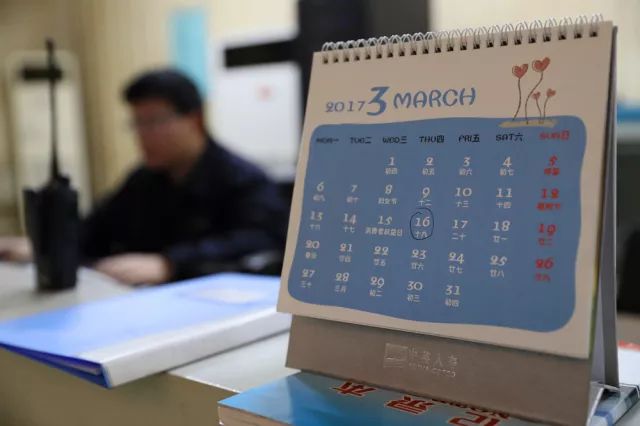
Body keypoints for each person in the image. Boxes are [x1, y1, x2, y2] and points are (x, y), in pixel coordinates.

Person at [0, 69, 289, 285]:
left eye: (154, 122)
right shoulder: (143, 180)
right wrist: (48, 247)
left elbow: (263, 241)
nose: (143, 135)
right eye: (137, 123)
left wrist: (171, 264)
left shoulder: (243, 180)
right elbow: (97, 228)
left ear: (195, 119)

════════════════

▶ _Task goal_
Lines from the start of the listing above through the line holding "left shoulder: (243, 180)" are to be duplicated exactly, and nothing more; leave out the pictures.

▶ _Task output_
Body keypoints for each person in the image. Boxes are [x1, y1, x2, y2] and points are (x, y), in pixel coordinates.

Person at [0, 69, 289, 285]:
left eye: (154, 122)
right shoulder: (143, 180)
right wrist: (48, 247)
left elbow: (263, 241)
nose: (143, 135)
right eye: (137, 123)
left wrist: (171, 264)
left shoulder: (243, 180)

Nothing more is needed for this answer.